Caso um tribunal federal decida a favor da TikTok, o governo Trump pode ainda apelar para a Suprema Corte dos EUA. Uma decisão favorável ao TikTok levaria qualquer resolução para o próximo governo.

A Casa Branca também emitiu uma ordem executiva neste mês proibindo efetivamente o aplicativo de mensagens chinês WeChat, e já havia procurado conter a expansão global das empresas de telecomunicações chinesas Huawei e ZTE, entre outras, sempre por supostas questões de segurança nacional.

Pretextos à parte, as ordens executivas de Trump são vistas como uma tentativa de Washington de barrar o avanço das plataformas chinesas, que estão deixando para trás, em funcionalidade e criatividade, as gigantes norte-americanas, como Facebook, Amazon e Google.

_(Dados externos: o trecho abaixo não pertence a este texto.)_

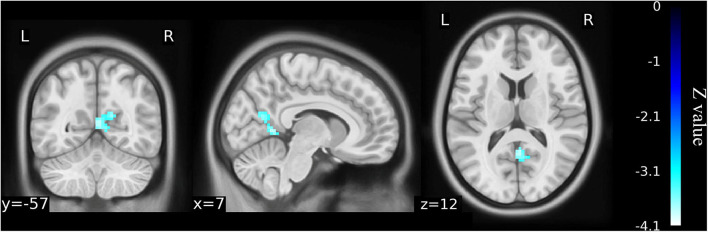
Functional connectivity shows the difference between the postoperative patients (n = 15) and healthy matched controls (n = 23) on the basis of left Cerebelum_9 as the ROI for analysis (voxel-wise p < 0.001 and cluster-wise p < 0.025 for each tail, corrected by GRF). Compared with controls, decreased functional connectivity was identified in left Cerebelum_9 with right precuneus gyrus in the postoperative patients although this was not significantly different from the older KOA patients before surgery. The color bars range from zero to –vmax, which denotes the minimum z-value. KOA, knee osteoarthritis.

TikTok tem 800 milhões de usuários. A plataforma multipropósitos WeChat, de propriedade da TenCent, tem 1 bilhão de usuários no mundo inteiro e nos EUA é utilizada diariamente por 19 milhões de pessoas.

Ao anunciar a ida aos tribunais na semana passada, a Byte Dance classificou o ataque que vem sofrendo de “pirataria dos tempos modernos”.

Analistas advertem ainda que essa política de Trump ameaça dividir e balcanizar a internet.

Já quanto ao ‘risco de ser espionado pelo chineses’, o que ainda não foi provado, é mínimo diante do comprovado, desde Edward Snowden, de que são os EUA que grampeiam o planeta inteiro, dia e noite, com a colaboração dos monopólios norte-americanos de telecomunicações e web e da rede “Five Eyes”, o sistema de monitoramento global que inclui, além de Washington, a Inglaterra, Canadá, Austrália e Nova Zelândia.

O porta-voz do Ministério das Relações Exteriores da China, Zhao Lijian, na entrevista regular das segundas-feiras, disse que Pequim apoia as empresas que usam meios legais para salvaguardar seus direitos e interesses legítimos e continuará a tomar todas as medidas necessárias para salvaguardar resolutamente os direitos e interesses legítimos das empresas chinesas.

Por sua vez a porta-voz da chancelaria russa, Maria Zakharova, chamou os éditos de Trump contra o TikTok de “outro exemplo flagrante de concorrência desleal”. Ela disse que não passavam de uma “manobra descarada” para forçar uma empresa chinesa “a ser absorvida por um concorrente dos EUA”.

Zakharova questionou, ainda, se tais métodos assumidos abertamente por Trump “para manter o monopólio dos gigantes da web americanos” poderiam ser considerados de acordo com “o direito internacional e os valores democráticos”.